Por oposição a problemas que de facto não temos, podemos deleitar-nos com os que temos. Por exemplo, uma grande abstenção - um partido maior do que todos os outros juntos e com o qual ninguém sabe o que fazer ou do qual ninguém sabe muito bem o que pensar. Entre o pensamento que se tornou positivo - ah, a abstenção canaliza o protesto, que assim não vai para movimentos mais perigosos - e a ideia, triste, de que já ninguém quer saber de política. Ora são os partidos que têm culpa, por não motivarem os eleitores, ora são os eleitores que não têm cultura democrática. Ou é a banalização do mal ou a omnipresença do bem - as pessoas tomam a estabilidade democrática por garantida. Há quem culpe os cadernos eleitorais. Outros, a pouca formação. Outros ainda, a muita informação. Ou é a corrupção, ou a falta de interesse.
O que é certo é que esse vazio aí está. Se vai ser preenchido por alguma coisa, não sabemos. Sabemos que ainda não foi completamente preenchido pelos novos partidos, embora estes tenham crescido. Como o PAN, que é, aliás, outro assunto de estudo e que torna Portugal diferente dos outros países europeus. Na Europa, os movimentos verdes cresceram, e cresceu sobretudo a importância dos assuntos ecológicos. Em Portugal, deu-nos para o radicalismo - fomos para o partido dos animais (desculpem, e das pessoas, versão melhorada), sem passar pela ecologia.

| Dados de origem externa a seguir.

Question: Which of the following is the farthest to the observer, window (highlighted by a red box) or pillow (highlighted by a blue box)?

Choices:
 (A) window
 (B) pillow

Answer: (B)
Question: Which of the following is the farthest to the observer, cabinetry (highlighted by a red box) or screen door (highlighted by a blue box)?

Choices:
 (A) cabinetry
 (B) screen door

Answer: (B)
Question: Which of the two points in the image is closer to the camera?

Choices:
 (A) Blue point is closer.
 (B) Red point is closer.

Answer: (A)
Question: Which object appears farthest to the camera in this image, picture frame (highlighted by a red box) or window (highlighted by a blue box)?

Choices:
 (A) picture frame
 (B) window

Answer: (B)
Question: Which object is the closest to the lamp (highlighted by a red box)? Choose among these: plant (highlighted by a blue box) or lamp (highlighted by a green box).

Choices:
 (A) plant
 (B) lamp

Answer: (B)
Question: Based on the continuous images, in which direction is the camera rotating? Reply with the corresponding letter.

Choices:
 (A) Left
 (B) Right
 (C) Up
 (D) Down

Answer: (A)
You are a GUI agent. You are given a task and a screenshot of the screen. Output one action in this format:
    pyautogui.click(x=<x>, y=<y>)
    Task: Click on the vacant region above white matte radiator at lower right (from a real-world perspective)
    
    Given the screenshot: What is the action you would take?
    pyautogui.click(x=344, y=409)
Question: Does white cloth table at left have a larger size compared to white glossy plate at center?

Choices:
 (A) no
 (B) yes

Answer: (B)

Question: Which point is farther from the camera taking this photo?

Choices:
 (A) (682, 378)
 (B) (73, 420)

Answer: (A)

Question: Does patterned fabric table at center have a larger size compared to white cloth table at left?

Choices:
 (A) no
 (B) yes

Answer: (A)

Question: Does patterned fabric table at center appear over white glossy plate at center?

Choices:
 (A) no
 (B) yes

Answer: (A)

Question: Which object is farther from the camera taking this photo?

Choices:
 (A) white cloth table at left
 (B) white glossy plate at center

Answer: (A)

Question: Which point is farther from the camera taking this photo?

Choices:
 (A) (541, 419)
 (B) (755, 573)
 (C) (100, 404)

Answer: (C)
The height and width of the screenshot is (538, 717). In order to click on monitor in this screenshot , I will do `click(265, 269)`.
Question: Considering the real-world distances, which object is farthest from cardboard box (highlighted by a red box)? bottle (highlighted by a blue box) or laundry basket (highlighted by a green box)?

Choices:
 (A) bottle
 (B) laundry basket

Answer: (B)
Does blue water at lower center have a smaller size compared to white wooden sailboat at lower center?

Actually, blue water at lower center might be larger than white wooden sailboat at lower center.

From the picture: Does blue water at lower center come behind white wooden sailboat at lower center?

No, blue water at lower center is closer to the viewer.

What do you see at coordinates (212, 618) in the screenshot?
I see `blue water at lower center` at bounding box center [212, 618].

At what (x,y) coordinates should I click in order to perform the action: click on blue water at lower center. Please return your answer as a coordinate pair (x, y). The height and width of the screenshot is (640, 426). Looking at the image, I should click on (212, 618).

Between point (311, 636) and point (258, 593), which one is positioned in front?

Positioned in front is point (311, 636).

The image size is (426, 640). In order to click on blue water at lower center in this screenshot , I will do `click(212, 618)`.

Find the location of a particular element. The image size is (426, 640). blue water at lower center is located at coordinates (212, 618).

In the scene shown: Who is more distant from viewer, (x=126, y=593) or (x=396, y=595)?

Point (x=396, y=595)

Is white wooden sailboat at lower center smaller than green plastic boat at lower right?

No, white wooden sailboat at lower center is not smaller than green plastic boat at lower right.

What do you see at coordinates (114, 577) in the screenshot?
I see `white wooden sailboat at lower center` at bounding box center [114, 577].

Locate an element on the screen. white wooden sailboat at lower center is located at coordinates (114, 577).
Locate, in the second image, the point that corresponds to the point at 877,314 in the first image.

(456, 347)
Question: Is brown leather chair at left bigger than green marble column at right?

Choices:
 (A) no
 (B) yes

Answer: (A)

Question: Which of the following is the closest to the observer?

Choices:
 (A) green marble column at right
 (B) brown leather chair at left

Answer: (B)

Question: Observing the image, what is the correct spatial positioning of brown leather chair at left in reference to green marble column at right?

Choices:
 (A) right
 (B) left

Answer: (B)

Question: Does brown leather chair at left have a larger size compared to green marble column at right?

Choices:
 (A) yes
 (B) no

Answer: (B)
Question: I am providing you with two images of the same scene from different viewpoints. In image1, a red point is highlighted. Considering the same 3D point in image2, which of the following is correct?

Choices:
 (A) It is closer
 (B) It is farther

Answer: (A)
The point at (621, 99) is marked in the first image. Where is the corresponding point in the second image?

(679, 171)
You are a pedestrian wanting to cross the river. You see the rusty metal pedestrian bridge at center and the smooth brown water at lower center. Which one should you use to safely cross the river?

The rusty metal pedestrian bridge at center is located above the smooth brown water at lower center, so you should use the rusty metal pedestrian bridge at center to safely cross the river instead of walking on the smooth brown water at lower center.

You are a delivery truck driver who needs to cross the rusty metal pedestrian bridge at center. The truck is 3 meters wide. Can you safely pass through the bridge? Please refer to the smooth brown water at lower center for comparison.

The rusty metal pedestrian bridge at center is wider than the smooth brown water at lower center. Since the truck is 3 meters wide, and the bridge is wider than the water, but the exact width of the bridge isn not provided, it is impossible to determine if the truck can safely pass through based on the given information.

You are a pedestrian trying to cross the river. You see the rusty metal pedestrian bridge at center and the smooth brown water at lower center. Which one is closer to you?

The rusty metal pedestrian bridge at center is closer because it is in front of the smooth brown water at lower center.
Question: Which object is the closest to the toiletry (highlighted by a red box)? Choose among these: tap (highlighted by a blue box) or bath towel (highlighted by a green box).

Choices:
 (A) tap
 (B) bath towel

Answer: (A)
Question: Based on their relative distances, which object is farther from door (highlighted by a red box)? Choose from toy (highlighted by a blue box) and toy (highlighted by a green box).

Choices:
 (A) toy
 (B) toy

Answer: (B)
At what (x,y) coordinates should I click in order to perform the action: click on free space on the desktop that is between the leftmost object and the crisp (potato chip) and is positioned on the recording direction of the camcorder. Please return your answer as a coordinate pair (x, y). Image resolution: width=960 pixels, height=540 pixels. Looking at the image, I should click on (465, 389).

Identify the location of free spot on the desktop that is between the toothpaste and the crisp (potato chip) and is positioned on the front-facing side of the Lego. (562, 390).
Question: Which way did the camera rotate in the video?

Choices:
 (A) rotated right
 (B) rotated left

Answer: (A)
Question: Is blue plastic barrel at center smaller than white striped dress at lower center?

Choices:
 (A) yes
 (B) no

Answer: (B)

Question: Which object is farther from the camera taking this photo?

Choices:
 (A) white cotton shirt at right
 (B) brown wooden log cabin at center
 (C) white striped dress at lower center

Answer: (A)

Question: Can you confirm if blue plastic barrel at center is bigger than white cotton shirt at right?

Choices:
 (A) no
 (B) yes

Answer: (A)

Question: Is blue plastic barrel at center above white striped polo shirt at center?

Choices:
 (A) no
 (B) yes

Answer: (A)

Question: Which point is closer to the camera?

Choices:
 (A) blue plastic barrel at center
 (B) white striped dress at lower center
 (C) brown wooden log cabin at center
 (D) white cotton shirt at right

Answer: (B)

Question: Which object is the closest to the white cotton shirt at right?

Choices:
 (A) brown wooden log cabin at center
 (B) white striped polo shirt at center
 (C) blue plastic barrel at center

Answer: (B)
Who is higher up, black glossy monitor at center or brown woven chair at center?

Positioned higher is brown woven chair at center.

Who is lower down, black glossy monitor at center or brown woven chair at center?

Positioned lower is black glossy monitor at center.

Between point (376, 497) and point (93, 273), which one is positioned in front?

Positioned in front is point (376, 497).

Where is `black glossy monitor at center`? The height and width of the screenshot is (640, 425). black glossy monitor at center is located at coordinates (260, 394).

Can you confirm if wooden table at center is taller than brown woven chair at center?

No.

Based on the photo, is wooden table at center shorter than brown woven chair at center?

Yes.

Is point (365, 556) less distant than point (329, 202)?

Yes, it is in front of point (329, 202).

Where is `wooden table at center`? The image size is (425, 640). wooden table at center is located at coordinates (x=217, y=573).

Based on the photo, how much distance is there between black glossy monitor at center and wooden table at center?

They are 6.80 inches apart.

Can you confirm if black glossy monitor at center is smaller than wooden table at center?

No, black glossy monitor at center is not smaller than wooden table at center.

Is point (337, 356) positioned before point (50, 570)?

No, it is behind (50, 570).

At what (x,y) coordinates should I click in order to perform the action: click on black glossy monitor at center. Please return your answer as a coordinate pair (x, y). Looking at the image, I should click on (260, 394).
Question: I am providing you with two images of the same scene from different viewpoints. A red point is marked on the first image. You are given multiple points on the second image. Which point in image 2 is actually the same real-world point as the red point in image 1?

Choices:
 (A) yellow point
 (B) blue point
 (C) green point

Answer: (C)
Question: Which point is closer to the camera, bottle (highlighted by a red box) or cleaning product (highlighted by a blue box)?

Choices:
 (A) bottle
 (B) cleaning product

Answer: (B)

O PAN é um partido sobre o qual não se sabe muito - e a responsabilidade desse desconhecimento é tanto do próprio partido como do jornalismo (com tudo o que isto tem de mea culpa nesta matéria). Mas do pouco que sabemos e do muito que se disse nestes dias, depois de ter sido um fenómeno eleitoral, já percebemos que vai muito para lá da ecologia. Ou talvez fique aquém. E que no seu programa tem dogmas e noções anticientíficas - no que se aproxima de um certo populismo de ideias feitas e, como dizia o divulgador científico David Marçal, "agita as mentiras que a sua clientela eleitoral quer ouvir". Veremos até onde irá. Até porque, segundo o seu líder nos conta nesta semana, se continua "a desvalorizar o PAN".